Copy out the lines exactly, from the line containing "### [87. Overview" through the last line of the entries, both included.

● ● ●

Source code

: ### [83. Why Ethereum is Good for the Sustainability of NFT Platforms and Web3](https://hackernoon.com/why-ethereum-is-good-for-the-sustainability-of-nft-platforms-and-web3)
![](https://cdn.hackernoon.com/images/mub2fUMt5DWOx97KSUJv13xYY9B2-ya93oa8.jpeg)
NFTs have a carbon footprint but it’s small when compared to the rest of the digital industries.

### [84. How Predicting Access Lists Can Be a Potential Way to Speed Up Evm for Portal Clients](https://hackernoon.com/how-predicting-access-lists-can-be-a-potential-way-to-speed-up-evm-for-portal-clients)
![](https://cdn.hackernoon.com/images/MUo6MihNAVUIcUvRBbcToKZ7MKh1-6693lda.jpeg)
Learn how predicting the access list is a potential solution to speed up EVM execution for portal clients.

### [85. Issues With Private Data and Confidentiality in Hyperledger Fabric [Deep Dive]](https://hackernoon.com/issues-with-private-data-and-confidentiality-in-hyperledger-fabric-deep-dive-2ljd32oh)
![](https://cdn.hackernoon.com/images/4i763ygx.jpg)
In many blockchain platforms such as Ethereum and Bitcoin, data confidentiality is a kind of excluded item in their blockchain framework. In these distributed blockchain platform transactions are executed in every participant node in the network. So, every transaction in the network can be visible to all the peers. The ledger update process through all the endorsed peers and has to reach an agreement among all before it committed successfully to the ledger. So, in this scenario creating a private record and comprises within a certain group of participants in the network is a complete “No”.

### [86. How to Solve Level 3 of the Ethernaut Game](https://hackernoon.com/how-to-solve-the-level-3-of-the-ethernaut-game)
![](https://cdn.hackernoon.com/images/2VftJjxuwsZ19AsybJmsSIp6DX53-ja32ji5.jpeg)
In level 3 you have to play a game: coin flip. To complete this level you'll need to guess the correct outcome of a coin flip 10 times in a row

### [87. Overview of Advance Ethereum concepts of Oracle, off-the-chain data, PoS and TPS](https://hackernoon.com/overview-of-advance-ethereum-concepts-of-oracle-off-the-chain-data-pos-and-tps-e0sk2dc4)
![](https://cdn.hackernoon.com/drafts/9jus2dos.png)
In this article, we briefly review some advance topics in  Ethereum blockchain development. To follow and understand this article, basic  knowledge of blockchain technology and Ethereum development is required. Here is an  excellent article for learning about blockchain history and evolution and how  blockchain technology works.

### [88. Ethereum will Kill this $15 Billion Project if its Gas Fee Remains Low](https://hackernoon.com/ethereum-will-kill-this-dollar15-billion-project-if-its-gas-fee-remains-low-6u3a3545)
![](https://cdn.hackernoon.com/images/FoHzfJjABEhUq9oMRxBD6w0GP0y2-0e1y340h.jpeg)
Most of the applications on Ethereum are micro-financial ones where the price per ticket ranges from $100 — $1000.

● ● ●

» **Your response**:
### [87. Overview of Advance Ethereum concepts of Oracle, off-the-chain data, PoS and TPS](https://hackernoon.com/overview-of-advance-ethereum-concepts-of-oracle-off-the-chain-data-pos-and-tps-e0sk2dc4)
![](https://cdn.hackernoon.com/drafts/9jus2dos.png)
In this article, we briefly review some advance topics in  Ethereum blockchain development. To follow and understand this article, basic  knowledge of blockchain technology and Ethereum development is required. Here is an  excellent article for learning about blockchain history and evolution and how  blockchain technology works.

### [88. Ethereum will Kill this $15 Billion Project if its Gas Fee Remains Low](https://hackernoon.com/ethereum-will-kill-this-dollar15-billion-project-if-its-gas-fee-remains-low-6u3a3545)
![](https://cdn.hackernoon.com/images/FoHzfJjABEhUq9oMRxBD6w0GP0y2-0e1y340h.jpeg)
Most of the applications on Ethereum are micro-financial ones where the price per ticket ranges from $100 — $1000.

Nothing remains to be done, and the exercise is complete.